Despite progress, Burundi needs assistance to ease poverty, tensions – UN official

25 Jan 2013

Despite progress, Burundi needs assistance to ease poverty, tensions – UN official

24 January 2013 – Burundi continues to make steady progress in strengthening governance and recovering from recurrent strife, but given persistent political tensions and poverty, support from the international community is still required, a United Nations envoy said today.

In particular, Mr. Onanga-Anyanga – who is also the head of the UN office in Burundi, known by the acronym BNUB – cautioned that, with critical elections on the horizon, sustained international political engagement would be required to effectively remedy the two-year standoff between the Government and opposition parties following the boycott of the 2010 elections.

"The political standoff between the government and the extra-parliamentary opposition has led to tens relationships, sometimes with a violent edge to them, putting an unnecessary and regrettable strain on political space," he said. In order to keep supporting dialogue, reconciliation and consolidation of democratic governance, he urged the Council to heed

Secretary-General Ban Ki-moon's recommendations to extend the mandate of BNUB for another year, consistent with the views of the Government of Burundi.

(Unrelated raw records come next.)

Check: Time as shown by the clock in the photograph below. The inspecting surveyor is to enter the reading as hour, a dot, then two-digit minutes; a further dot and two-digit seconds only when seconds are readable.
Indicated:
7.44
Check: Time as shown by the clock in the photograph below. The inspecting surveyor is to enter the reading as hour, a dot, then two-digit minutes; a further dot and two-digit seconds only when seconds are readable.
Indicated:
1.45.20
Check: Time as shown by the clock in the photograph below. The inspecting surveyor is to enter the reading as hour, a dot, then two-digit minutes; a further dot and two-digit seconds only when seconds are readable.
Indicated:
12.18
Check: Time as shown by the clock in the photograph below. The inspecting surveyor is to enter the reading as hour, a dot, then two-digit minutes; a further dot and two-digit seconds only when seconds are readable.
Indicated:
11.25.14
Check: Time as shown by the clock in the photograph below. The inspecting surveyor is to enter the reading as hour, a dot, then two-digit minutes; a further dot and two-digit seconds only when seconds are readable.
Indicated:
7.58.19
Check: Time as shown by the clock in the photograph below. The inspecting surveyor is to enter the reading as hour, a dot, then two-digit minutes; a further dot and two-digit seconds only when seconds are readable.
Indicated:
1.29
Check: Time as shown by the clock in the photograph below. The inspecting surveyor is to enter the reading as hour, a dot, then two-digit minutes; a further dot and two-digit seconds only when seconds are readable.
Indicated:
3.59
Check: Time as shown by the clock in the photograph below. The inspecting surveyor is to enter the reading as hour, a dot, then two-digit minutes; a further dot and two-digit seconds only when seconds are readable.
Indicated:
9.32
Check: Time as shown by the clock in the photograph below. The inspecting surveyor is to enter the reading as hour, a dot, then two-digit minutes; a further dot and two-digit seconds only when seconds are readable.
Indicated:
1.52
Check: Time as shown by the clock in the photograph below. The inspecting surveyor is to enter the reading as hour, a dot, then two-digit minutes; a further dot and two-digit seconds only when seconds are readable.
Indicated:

As the African country still faces challenges in the area of social and economic development, it also needed the support of all its partners to overcome the deep poverty that affected major portions of the population, the envoy noted. The private sector, he said, must also become more active in strengthening the country's productive sectors, including in energy, agro-industry and in enhancing infrastructure to carry out mineral resource exploration and exploitation.

He noted that over the course of the coming year, Mr. Ban intended to field a Strategic Assessment Mission to enable further consideration of the future UN presence in Burundi, in the effort "to help achieve the vision of consolidating a vibrant democracy where all citizens could live in peace and freedom," he said.

"Lifting a country out of poverty and healing the wounds of long-term and cyclical violence are immense challenges," the Secretary-General's Special Representative for Burundi, Parfait Onanga-Anyanga, told the Security Council in a briefing this morning.